Эрик приехал в следующую пятницу на пятичасовом. За прошедшие несколько дней он восстановил состояние учтивой, слегка скрипучей приподнятости, правда, явно довольно шаткое. Основной груз ответственности за Эриков комфорт взял на себя Бобби, и к концу этого второго посещения между ними уже установились почти идиллически-трогательные отношения. Бобби был неизменно нежен, а Эрик принимал его знаки внимания с печально-раздраженной жадностью, как некую призрачную репарацию от мира живых.
Вечером в воскресенье Клэр, Ребекка и я были в кухне.
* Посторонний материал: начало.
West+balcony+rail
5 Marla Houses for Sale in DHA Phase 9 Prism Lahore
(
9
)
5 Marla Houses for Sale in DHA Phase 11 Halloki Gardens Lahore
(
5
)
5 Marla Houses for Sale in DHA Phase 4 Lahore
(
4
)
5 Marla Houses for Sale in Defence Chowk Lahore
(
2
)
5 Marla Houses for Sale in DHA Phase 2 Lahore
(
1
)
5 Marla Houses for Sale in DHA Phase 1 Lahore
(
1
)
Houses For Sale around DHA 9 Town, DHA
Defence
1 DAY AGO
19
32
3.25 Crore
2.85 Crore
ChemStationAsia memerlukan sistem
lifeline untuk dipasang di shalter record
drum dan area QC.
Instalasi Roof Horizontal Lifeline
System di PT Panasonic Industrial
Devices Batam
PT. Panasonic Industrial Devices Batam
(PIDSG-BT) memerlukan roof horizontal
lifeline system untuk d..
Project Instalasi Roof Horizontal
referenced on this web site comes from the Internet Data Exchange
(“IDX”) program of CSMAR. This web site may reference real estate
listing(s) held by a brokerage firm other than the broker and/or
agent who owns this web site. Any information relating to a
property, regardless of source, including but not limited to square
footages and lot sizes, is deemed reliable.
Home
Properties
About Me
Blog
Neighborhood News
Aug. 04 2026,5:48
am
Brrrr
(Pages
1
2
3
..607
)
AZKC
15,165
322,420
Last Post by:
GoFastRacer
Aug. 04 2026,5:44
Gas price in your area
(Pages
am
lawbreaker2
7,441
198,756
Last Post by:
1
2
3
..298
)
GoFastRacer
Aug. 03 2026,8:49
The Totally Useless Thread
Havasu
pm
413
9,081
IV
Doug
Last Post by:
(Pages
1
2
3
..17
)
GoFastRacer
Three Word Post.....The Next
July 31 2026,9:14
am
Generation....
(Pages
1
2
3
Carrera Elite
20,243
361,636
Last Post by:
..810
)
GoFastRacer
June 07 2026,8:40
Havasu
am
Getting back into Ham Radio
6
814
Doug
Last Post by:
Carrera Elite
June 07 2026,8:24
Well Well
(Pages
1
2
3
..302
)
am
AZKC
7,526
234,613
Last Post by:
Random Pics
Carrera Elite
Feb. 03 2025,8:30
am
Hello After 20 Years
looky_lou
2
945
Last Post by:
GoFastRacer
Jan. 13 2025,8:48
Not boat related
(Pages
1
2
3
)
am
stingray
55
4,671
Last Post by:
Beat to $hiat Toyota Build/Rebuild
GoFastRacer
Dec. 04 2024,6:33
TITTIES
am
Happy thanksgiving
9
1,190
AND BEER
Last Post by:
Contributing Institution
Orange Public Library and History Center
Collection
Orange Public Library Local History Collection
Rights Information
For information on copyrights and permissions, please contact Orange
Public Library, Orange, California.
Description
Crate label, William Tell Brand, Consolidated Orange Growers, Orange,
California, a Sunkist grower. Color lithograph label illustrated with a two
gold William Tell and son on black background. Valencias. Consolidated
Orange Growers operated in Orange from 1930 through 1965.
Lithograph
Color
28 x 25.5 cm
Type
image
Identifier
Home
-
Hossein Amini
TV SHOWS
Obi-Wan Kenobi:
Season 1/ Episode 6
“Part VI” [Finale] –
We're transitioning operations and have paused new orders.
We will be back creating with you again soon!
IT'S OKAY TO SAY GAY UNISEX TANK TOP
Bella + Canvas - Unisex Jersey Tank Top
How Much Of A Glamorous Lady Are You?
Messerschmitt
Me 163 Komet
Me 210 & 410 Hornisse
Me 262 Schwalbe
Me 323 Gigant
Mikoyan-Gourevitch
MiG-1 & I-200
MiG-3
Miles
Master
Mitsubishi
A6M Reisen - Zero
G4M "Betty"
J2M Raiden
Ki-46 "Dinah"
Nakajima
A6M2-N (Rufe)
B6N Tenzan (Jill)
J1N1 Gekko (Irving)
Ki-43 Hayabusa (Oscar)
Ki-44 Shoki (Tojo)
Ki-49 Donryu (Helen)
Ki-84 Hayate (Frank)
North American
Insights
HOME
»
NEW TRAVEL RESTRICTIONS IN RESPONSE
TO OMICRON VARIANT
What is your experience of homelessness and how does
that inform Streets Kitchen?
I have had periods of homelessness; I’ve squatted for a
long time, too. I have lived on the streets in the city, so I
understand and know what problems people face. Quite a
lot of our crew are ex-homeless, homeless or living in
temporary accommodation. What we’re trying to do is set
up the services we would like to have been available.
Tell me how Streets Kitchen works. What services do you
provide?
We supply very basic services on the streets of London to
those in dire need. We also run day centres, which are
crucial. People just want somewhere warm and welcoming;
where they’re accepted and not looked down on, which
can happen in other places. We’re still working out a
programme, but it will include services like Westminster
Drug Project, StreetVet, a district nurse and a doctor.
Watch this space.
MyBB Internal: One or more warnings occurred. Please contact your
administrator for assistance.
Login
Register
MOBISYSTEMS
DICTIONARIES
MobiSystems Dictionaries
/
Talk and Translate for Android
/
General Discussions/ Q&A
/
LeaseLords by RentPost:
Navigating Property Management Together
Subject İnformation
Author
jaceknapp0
Клэр нарезала на дольки авокадо. Ребекка, оседлав кухонную стойку, перебирала пластиковые формочки для печенья в виде разных зверьков, а я стоял рядом, страхуя ее на всякий случай. В некошеной траве за окном сидели Бобби и Эрик, оживленно о чем-то беседуя. Бобби разводил руками, демонстрируя чью-то невероятную огромность, а Эрик кивал с явным недоверием.
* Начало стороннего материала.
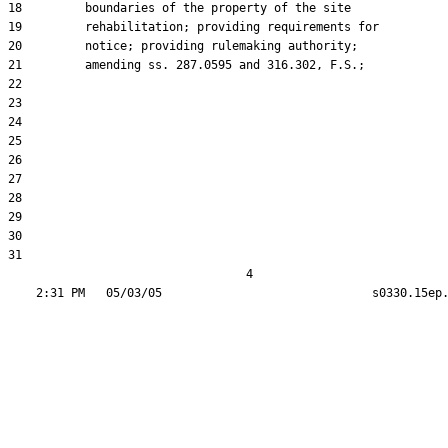
18         boundaries of the property of the site

19         rehabilitation; providing requirements for

20         notice; providing rulemaking authority;

21         amending ss. 287.0595 and 316.302, F.S.;

22  

23  

24  

25  

26  

27  

28  

29  

30  

31  

                                  4
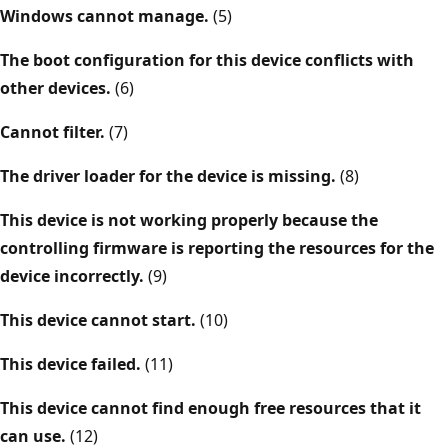
Windows cannot manage.
(5)
The boot configuration for this device conflicts with
other devices.
(6)
Cannot filter.
(7)
The driver loader for the device is missing.
(8)
This device is not working properly because the
controlling firmware is reporting the resources for the
device incorrectly.
(9)
This device cannot start.
(10)
This device failed.
(11)
This device cannot find enough free resources that it
can use.
(12)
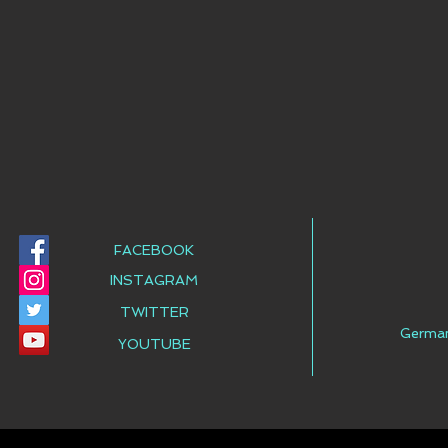
FACEBOOK
INSTAGRAM
TWITTER
Germa
YOUTUBE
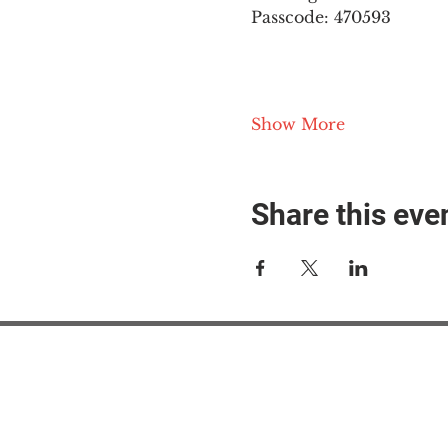
Passcode: 470593
Show More
Share this eve
#M
#M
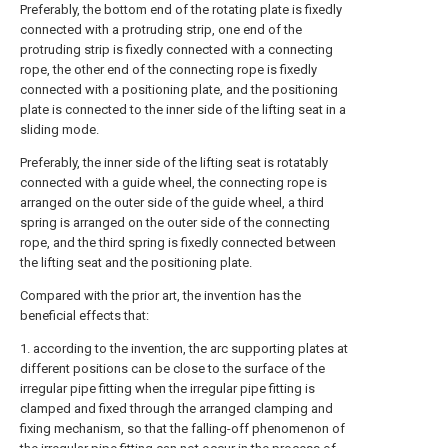
Preferably, the bottom end of the rotating plate is fixedly
connected with a protruding strip, one end of the
protruding strip is fixedly connected with a connecting
rope, the other end of the connecting rope is fixedly
connected with a positioning plate, and the positioning
plate is connected to the inner side of the lifting seat in a
sliding mode.
Preferably, the inner side of the lifting seat is rotatably
connected with a guide wheel, the connecting rope is
arranged on the outer side of the guide wheel, a third
spring is arranged on the outer side of the connecting
rope, and the third spring is fixedly connected between
the lifting seat and the positioning plate.
Compared with the prior art, the invention has the
beneficial effects that:
1. according to the invention, the arc supporting plates at
different positions can be close to the surface of the
irregular pipe fitting when the irregular pipe fitting is
clamped and fixed through the arranged clamping and
fixing mechanism, so that the falling-off phenomenon of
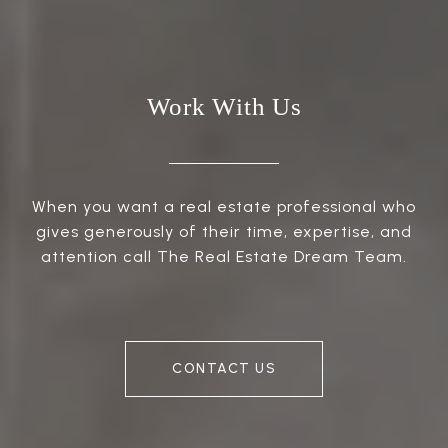
Work With Us
When you want a real estate professional who
gives generously of their time, expertise, and
attention call The Real Estate Dream Team.
CONTACT US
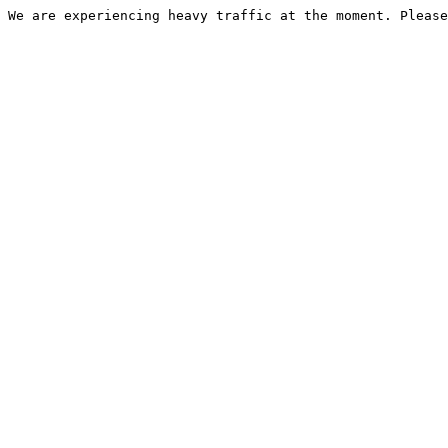
We are experiencing heavy traffic at the moment. Please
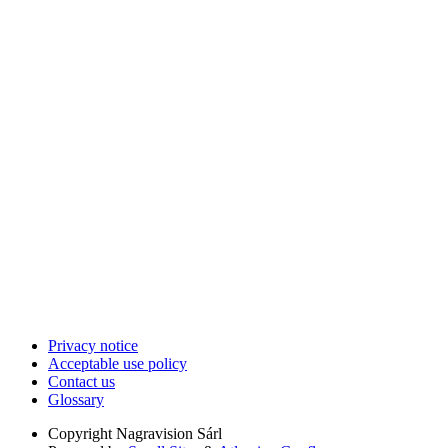
Privacy notice
Acceptable use policy
Contact us
Glossary
Copyright
Nagravision Sárl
— Похоже, у Бобби новая любовь, — сказал я.
— Не будь такой злюкой, дорогой, — отозвалась Клэр. — Тебе это не идет.
Она скинула на тарелку кусочки авокадо и начала чистить лук.
— Просто не хотелось бы, чтобы Эрик ни с того ни с сего превратился в главный объект нашей благотворительности, — сказал я. — Он, в общем-то, чужой человек.
— По-моему, мы можем приютить одного чужого человека. Место ведь есть, правда? И не то чтобы мы отрывали что-то от себя?
— Значит, теперь ты мать Тереза, — сказал я. — Неожиданная метаморфоза.
Она поглядела на меня твердо-спокойным взглядом, в котором было больше осуждения, чем в любом прямом осуждении. С Клэр что-то произошло. Я уже не чувствовал ее, как раньше. Она отказалась от цинизма и облачилась в непрозрачные одежды материнства. Мы по-прежнему были друзьями и партнерами по дому, но от былой интимности не осталось и следа.
— Все правильно, — сказал я. — Просто я гнилой человек.
Она похлопала меня по плечу.
— Не надо меня похлопывать, — сказал я. — Раньше ты никогда этого не делала.
Ребекка, бессмысленно таращившаяся на формочку в виде лося, заревела. Ссоры буквально жалили ее; она всегда плакала, если кто-то поблизости повышал голос.
— Малыш, — сказал я, — все нормально, не обращай на нас внимания.
Я попробовал было взять ее на руки, но она ко мне не пошла. Она настояла на том, чтобы ее взяла Клэр, которая сразу унесла ее в гостиную, а я остался на кухне дорезать лук.